It was because he was so dear and loving in his manner that Dorothy suddenly forgot to be discreet, and was only concerned to warn him of the kind of girl she knew Rhoda to be.
“Oh, Tom, dear old boy, I wish you would not be pals with Rhoda,” she burst out impulsively. “I don’t think you know what sort of girl she is, and, anyhow, she——”
Dorothy came to a sudden halt in her hurried little speech as Tom faced round upon her with fury in his face.

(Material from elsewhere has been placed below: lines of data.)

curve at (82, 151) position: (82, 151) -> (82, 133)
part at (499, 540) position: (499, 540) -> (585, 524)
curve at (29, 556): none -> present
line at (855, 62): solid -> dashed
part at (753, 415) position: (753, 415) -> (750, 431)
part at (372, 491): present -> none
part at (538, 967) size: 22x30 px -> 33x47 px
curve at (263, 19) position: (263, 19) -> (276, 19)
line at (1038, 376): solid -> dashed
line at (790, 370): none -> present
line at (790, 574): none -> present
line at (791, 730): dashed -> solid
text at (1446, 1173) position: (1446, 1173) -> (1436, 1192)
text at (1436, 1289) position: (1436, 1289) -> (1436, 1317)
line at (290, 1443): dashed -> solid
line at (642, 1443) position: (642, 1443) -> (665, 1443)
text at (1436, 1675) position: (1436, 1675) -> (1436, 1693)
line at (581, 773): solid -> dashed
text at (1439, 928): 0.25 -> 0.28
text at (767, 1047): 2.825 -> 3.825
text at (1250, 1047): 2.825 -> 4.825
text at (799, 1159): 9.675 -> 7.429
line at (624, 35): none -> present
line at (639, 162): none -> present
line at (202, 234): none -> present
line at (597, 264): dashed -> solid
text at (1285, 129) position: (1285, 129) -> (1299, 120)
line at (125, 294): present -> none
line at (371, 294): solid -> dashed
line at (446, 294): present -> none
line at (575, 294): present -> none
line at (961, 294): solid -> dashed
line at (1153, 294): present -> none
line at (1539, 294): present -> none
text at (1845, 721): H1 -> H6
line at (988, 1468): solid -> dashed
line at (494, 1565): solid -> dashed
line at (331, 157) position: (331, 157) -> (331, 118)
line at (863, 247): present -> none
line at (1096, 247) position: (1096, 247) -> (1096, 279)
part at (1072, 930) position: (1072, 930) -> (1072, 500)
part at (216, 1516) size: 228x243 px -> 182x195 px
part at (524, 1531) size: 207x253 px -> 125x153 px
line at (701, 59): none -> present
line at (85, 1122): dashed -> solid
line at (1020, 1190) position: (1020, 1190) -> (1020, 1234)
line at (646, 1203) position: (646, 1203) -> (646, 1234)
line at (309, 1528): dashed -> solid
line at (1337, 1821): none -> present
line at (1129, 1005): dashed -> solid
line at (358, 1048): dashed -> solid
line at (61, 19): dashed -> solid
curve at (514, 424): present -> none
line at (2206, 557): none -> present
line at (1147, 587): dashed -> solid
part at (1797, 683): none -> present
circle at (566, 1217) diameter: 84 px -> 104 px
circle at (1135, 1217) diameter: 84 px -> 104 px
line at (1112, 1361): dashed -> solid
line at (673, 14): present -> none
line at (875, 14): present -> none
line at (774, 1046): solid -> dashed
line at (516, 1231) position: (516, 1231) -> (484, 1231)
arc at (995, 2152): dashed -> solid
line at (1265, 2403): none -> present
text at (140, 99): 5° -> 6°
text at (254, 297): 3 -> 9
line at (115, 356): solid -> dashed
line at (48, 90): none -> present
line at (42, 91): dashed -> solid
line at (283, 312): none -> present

“You had better stop talking rot of that kind.” There was an actual snarl in his tone, and his eyes were red with anger. “Girls are always unfair to each other, but I thought you were above a meanness of that sort.”
Dorothy’s temper flared—what a silly kid he was to be so wrapped up in a girl. She fairly snapped at him in her irritation.
“If you were not so young, so unutterably green, you would be willing to listen to reason, and to hear the truth. Since you won’t, then you must take the consequences, I suppose.”
“Don’t be in a wax, old girl.” He gave her an affectionate squeeze as he spoke, which had the effect of entirely disarming her anger against him.
“I am not in a wax; oh, I was, but it has gone now.” She smiled up into his face as she spoke, deciding that come what might she could not risk losing his love by trying to point out to him what sort of a girl Rhoda was.
The September afternoon was very sunny and warm, and the group of girls on the broad wooden bench by the sundial were lazily enjoying the brightness and the heat as Dorothy and Tom came slowly along the path between the flower-beds at the lower end of the lawn.
Rhoda Fleming was there, Joan and Delia Fletcher, and Grace Boldrey, a Fourth Form kid who was Delia’s chum. They all made room for Dorothy and Tom, as if they had expected them to come.